Honeypot
 

What is a Honeypot

A "honeypot" is a tool that can help protect for network from unauthorized access. The honeypot contains no data or applications critical to the company but has enough interesting data to lure a hacker. A honeypot is a computer on your network the sole purpose is to look and act like a legitimate computer but actually is configured to interact with potential hackers in such a way as to capture details of their attacks. Honeypots are known also as a sacrificial lamb, decoy, or booby trap. The more realistic the interaction, the longer the attacker will stay occupied on honeypot systems and away from your production systems. The longer the hacker stays using the honeypot, the more will be disclosed about their techniques. This information can be used to identify what they are after, what is their skill level, and what tools do they use. All this information is then used to better prepare your network and host defenses.

The honeypot can be used to augment the deployment of an IDR system. Some of the problems with commercial IDR include inability for detection of low level attacks, techniques or tools that are new or not previously known, or use of techniques that may appear as legitimate user activity. To a certain extent, the honeypot is also subject to missing new attacks. However, the honeypot is uniquely capable of letting you know that some hacker is in your network doing things they have no business doing. The honeypot may spot them because as far as other security measures (including IDR) are concerned they are legitimate users.

A honeypot is a simply a system program or file that has absolutely no purpose in production. Therefore, we can always assume that if the honeypot is accessed, it is for some reason unrelated to your organization purpose.

The workhorse of all honeypots is honeyd. It simulates an entire environment and is available from http://www.honeyd.org/.

Another type of honeypot is called a Proxypot, which is a proxy server with no access control. The open proxy honeypot allows internet clients to connect and make requests to the proxy server for connection to internet hosts, even those that are behind the proxy server.
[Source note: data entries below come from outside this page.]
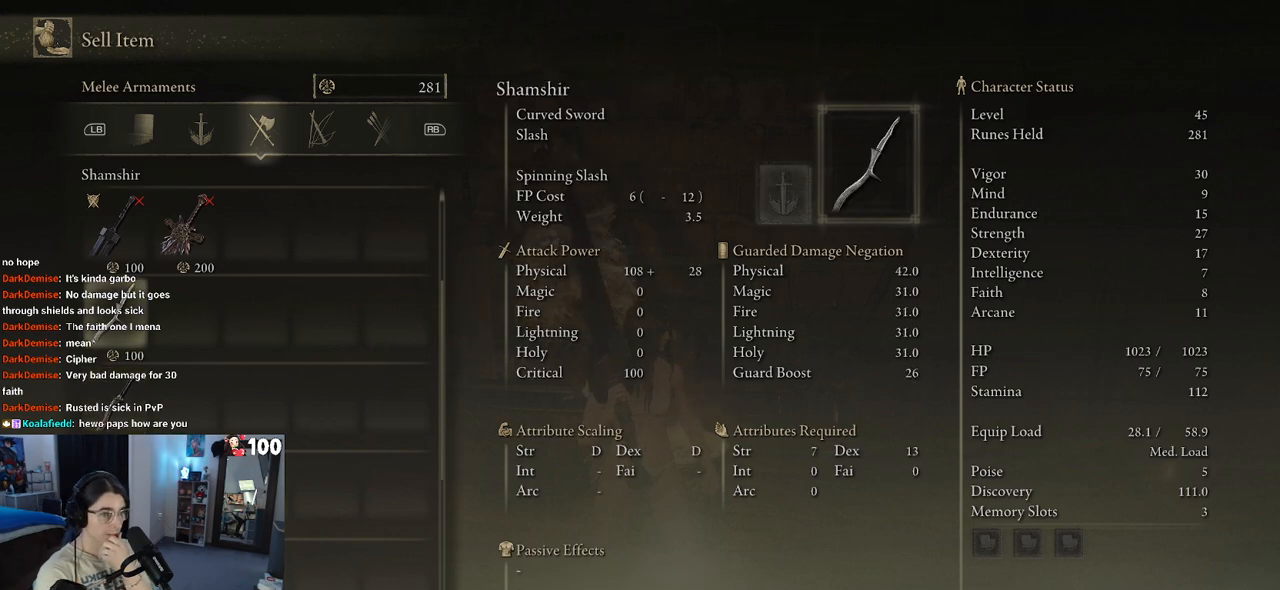
{"buttons": ["DPAD_UP"], "left_stick": "center", "right_stick": "center", "events": [[333, "DPAD_UP", "down"]]}
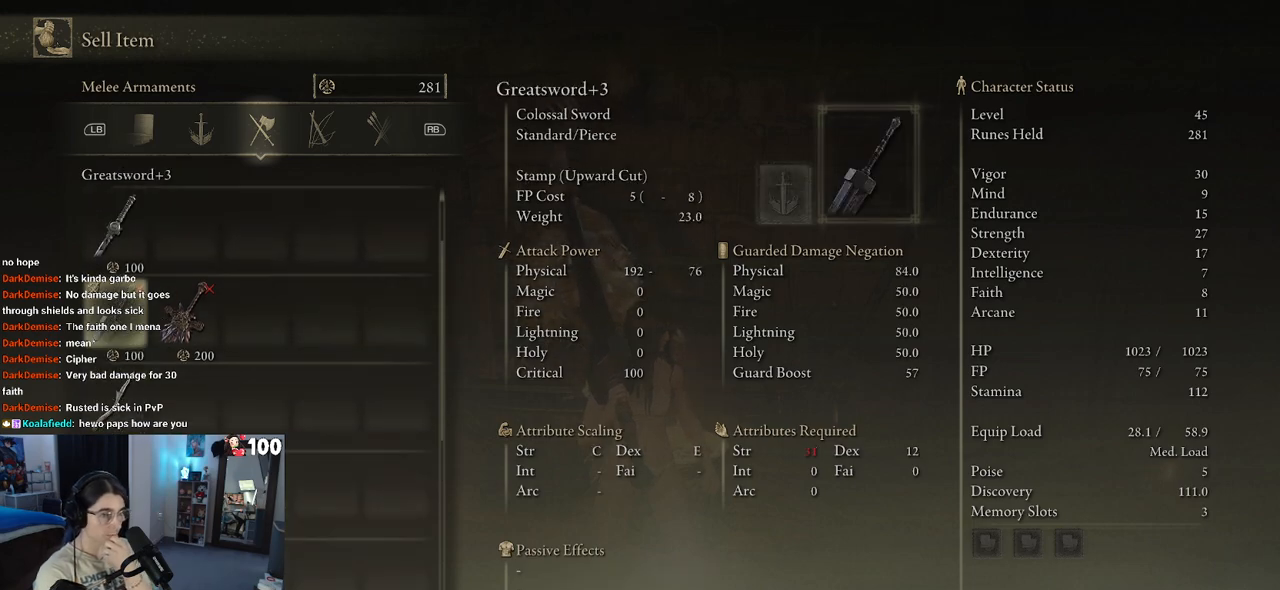
{"buttons": [], "left_stick": "center", "right_stick": "center", "events": [[50, "DPAD_UP", "up"]]}
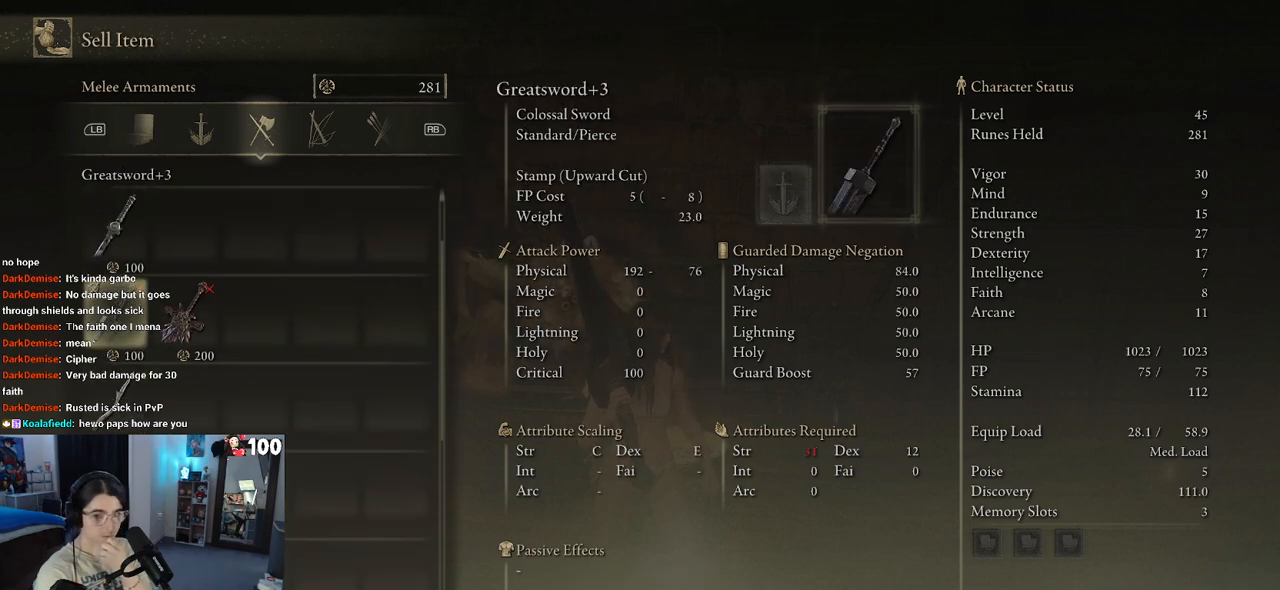
{"buttons": [], "left_stick": "center", "right_stick": "center", "events": []}
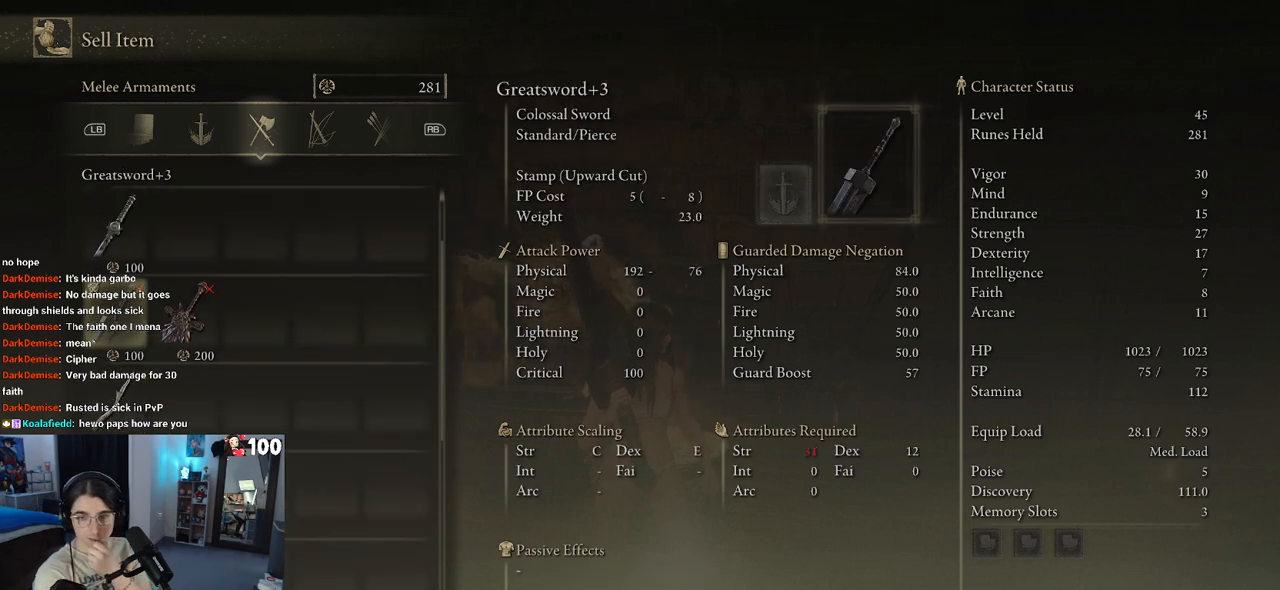
{"buttons": ["DPAD_DOWN"], "left_stick": "center", "right_stick": "center", "events": [[483, "DPAD_DOWN", "down"]]}
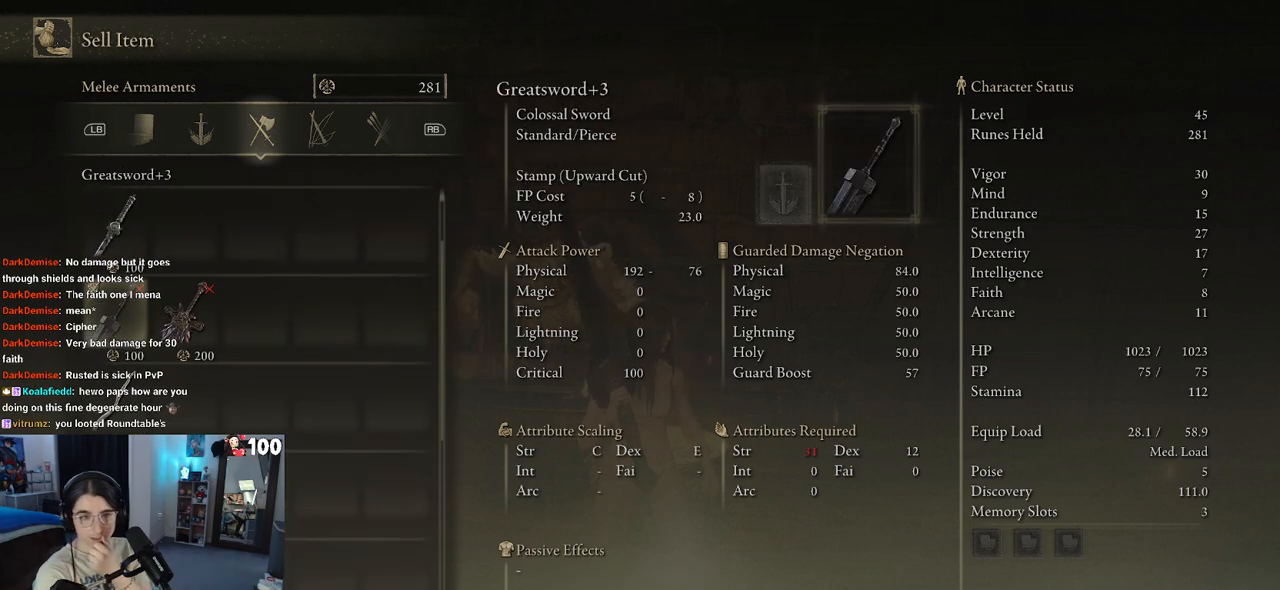
{"buttons": ["DPAD_DOWN"], "left_stick": "center", "right_stick": "center", "events": []}
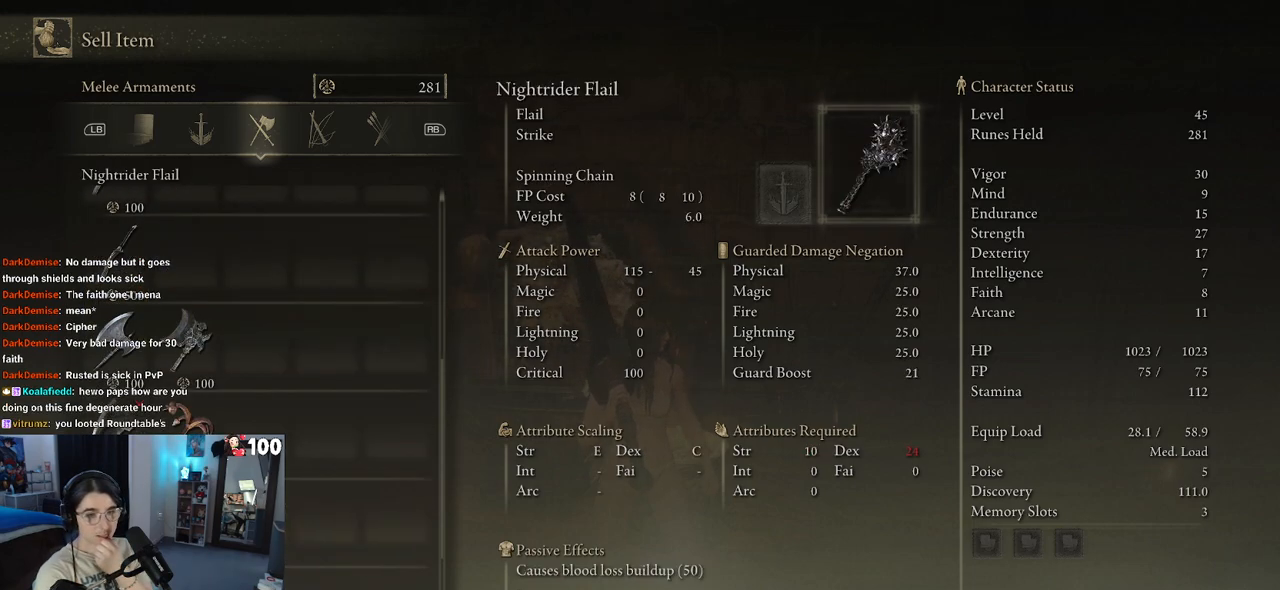
{"buttons": [], "left_stick": "center", "right_stick": "center", "events": [[83, "DPAD_DOWN", "up"]]}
This allows server traffic to be examined to detect various threats including distributed password account quessing, nessus web vulnerability scans, and proxy chaining.

There is also a honeypot program is called the Deception Tool Kit, which can be downloaded from http://www.all.net/dtk/index.html. You can configure the responses for each port.

Honeypots are probably one of the last security tools an organization should implement. This is primarily because of the concern that somebody may use the honeypot to attack other systems.